(Transcribed page contents)
▼

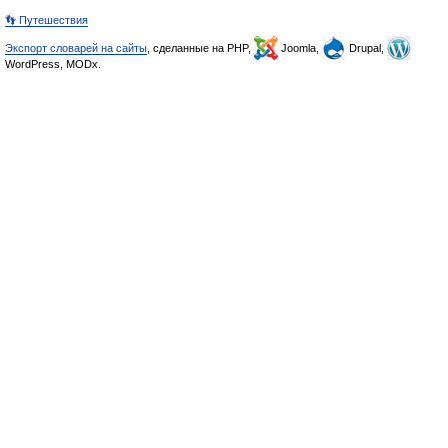
👣 Путешествия
Экспорт словарей на сайты
, сделанные на PHP,
Joomla,
Drupal,
WordPress, MODx.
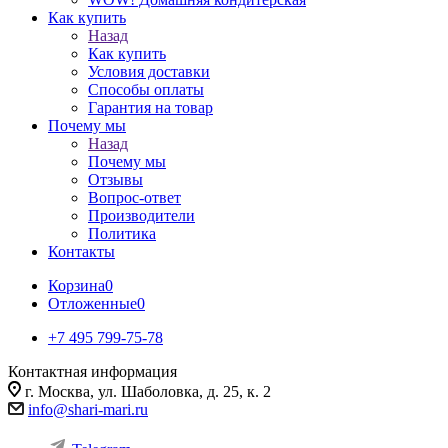
Как купить
Назад
Как купить
Условия доставки
Способы оплаты
Гарантия на товар
Почему мы
Назад
Почему мы
Отзывы
Вопрос-ответ
Производители
Политика
Контакты
Корзина
0
Отложенные
0
+7 495 799-75-78
Контактная информация
г. Москва, ул. Шаболовка, д. 25, к. 2
info@shari-mari.ru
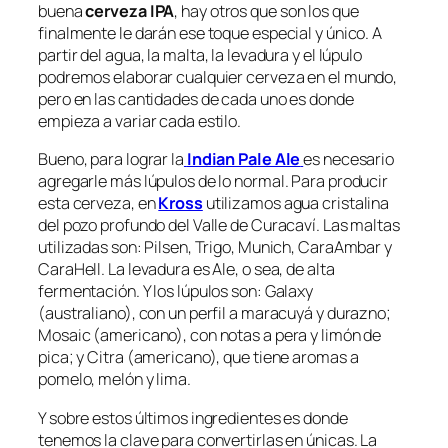
buena
cerveza IPA
, hay otros que son los que
finalmente le darán ese toque especial y único. A
partir del agua, la malta, la levadura y el lúpulo
podremos elaborar cualquier cerveza en el mundo,
pero en las cantidades de cada uno es donde
empieza a variar cada estilo.
Bueno, para lograr la
Indian Pale Ale
es necesario
agregarle más lúpulos de lo normal. Para producir
esta cerveza, en
Kross
utilizamos agua cristalina
del pozo profundo del Valle de Curacaví. Las maltas
utilizadas son: Pilsen, Trigo, Munich, CaraAmbar y
CaraHell. La levadura es Ale, o sea, de alta
fermentación. Y los lúpulos son: Galaxy
(australiano), con un perfil a maracuyá y durazno;
Mosaic (americano), con notas a pera y limón de
pica; y Citra (americano), que tiene aromas a
pomelo, melón y lima.
Y sobre estos últimos ingredientes es donde
tenemos la clave para convertirlas en únicas. La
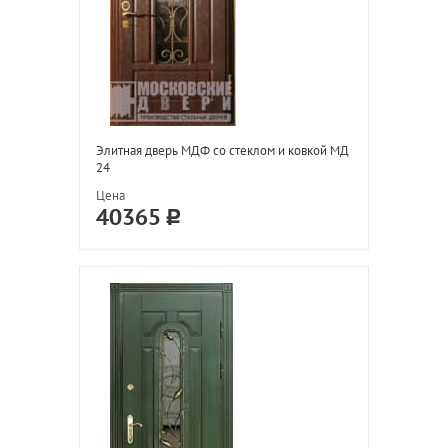
Элитная дверь МДФ со стеклом и ковкой МД
24
Цена
40365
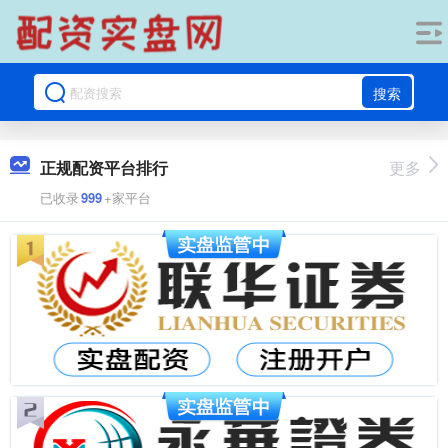
搜索
正规配资平台排行
更多
已收录
999
+家平台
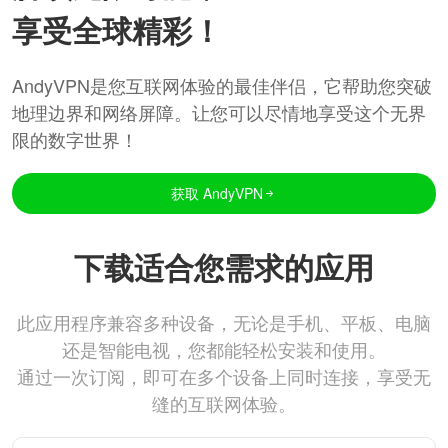
享受全球精彩！
AndyVPN是您互联网体验的最佳伴侣，它帮助您突破
地理边界和网络屏障。让您可以尽情地享受这个无界
限的数字世界！
获取 AndyVPN
下载适合您需求的应用
此应用程序兼容多种设备，无论是手机、平板、电脑
还是智能电视，您都能轻松安装和使用。
通过一次订阅，即可在多个设备上同时连接，享受无
缝的互联网体验。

▲

Work request:
Give every record back exactly as it reads, with no images.

Response below:
👣 Путешествия
Экспорт словарей на сайты
, сделанные на PHP,
Joomla,
Drupal,
WordPress, MODx.
Как купить
Назад
Как купить
Условия доставки
Способы оплаты
Гарантия на товар
Почему мы
Назад
Почему мы
Отзывы
Вопрос-ответ
Производители
Политика
Контакты
Корзина
0
Отложенные
0
+7 495 799-75-78
Контактная информация
г. Москва, ул. Шаболовка, д. 25, к. 2
info@shari-mari.ru
buena
cerveza IPA
, hay otros que son los que
finalmente le darán ese toque especial y único. A
partir del agua, la malta, la levadura y el lúpulo
podremos elaborar cualquier cerveza en el mundo,
pero en las cantidades de cada uno es donde
empieza a variar cada estilo.
Bueno, para lograr la
Indian Pale Ale
es necesario
agregarle más lúpulos de lo normal. Para producir
esta cerveza, en
Kross
utilizamos agua cristalina
del pozo profundo del Valle de Curacaví. Las maltas
utilizadas son: Pilsen, Trigo, Munich, CaraAmbar y
CaraHell. La levadura es Ale, o sea, de alta
fermentación. Y los lúpulos son: Galaxy
(australiano), con un perfil a maracuyá y durazno;
Mosaic (americano), con notas a pera y limón de
pica; y Citra (americano), que tiene aromas a
pomelo, melón y lima.
Y sobre estos últimos ingredientes es donde
tenemos la clave para convertirlas en únicas. La
Элитная дверь МДФ со стеклом и ковкой МД
24
Цена
40365
搜索
正规配资平台排行
更多
已收录
999
+家平台
享受全球精彩！
AndyVPN是您互联网体验的最佳伴侣，它帮助您突破
地理边界和网络屏障。让您可以尽情地享受这个无界
限的数字世界！
获取 AndyVPN
下载适合您需求的应用
此应用程序兼容多种设备，无论是手机、平板、电脑
还是智能电视，您都能轻松安装和使用。
通过一次订阅，即可在多个设备上同时连接，享受无
缝的互联网体验。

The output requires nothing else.